It’s the most wonderful time of the year! Not only does that mean mistletoe and Silent Night, but also that it’s time to make sure our portfolios are ready to ring in the New Year.
Much of the uncertainty that has plagued economic markets for the entire year is now dissipating. We know who the next president will be, we can expect interest rates to rise next year, and we know how our portfolios have performed.
Many people have benefitted from the 7 year old bull market. We have seen many people’s investments achieve their highest values ever.
So what do you do now? How do you insure your profits for the future?
As you know, I am a big fan of utilizing index funds in our portfolio allocations. There are two primary reasons I feel this way. First, index funds are super-efficient to own as their cost of ownership is far lower than utilizing a managed portfolio strategy. Second, many index funds have performed better over time than their professionally managed counterparts.
But, here’s the thing. As the stock market continued to hit new highs this year, we must begin to think about the fact that this may not go on forever. It is possible the market could have some pretty drastic valleys over the next several years.
A strong argument can be made that it might be time to take a portion of your current assets invested in stocks and mutual funds and protect them from future negative volatility. If only we had an accurate prediction of how things will perform in the future.
Have you ever purchased an investment that lost money over the course of the year and then wished you could go back and purchase it at today’s value instead?
This is where our creative indexing strategies make a lot of sense. Did you know it is possible to invest in index funds inside of fixed asset accounts? These accounts still grow based on the upward movements of the markets, but, if we head into a negative year, you are protected from losses. Then, at the end of the period, you have the ability to “re-buy” at the current levels.
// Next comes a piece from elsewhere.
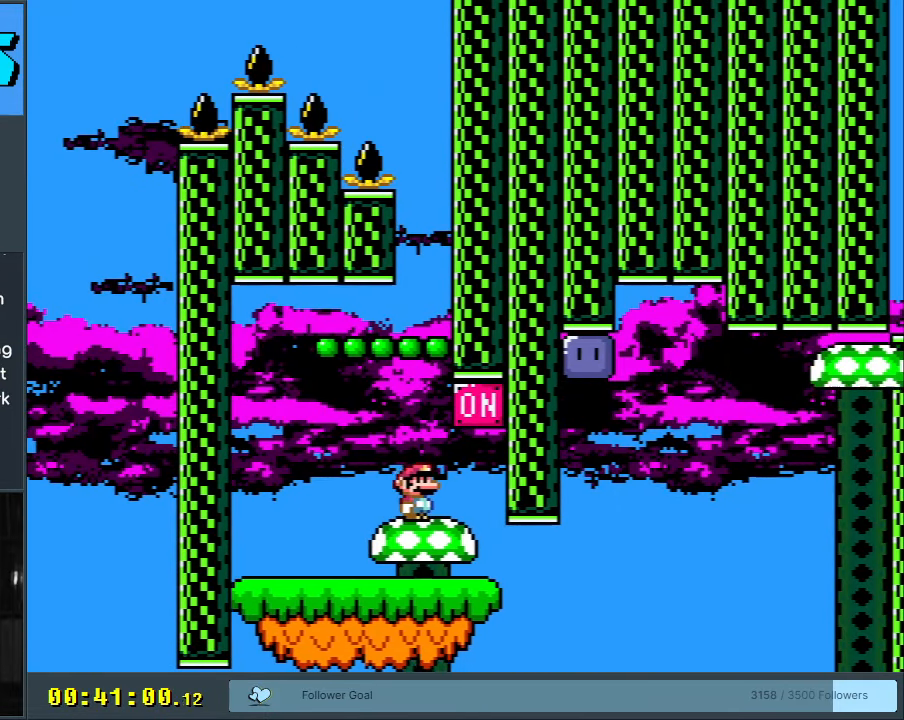
{"buttons": ["Y"], "events": []}
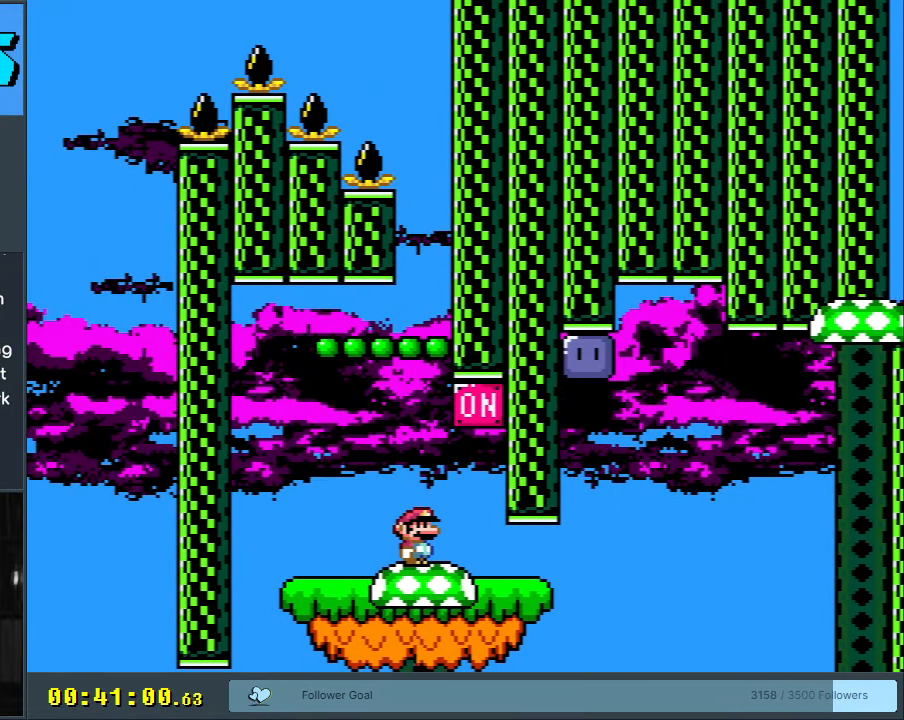
{"buttons": ["Y", "DPAD_LEFT"], "events": [[450, "DPAD_LEFT", "down"]]}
Being that hindsight is almost always 20/20, these strategies allow us to continue to participate in the market if we move into year 8 of the bull market, but if not we can rebalance things again next year without risk of losing any principal.
Depending on how you set these accounts up, there can be additional tax benefits to these strategies as well.
This opportunistically conservative approach has helped many of our clients over the years achieve relatively decent returns without the headaches of paying active managers and experiencing market volatility.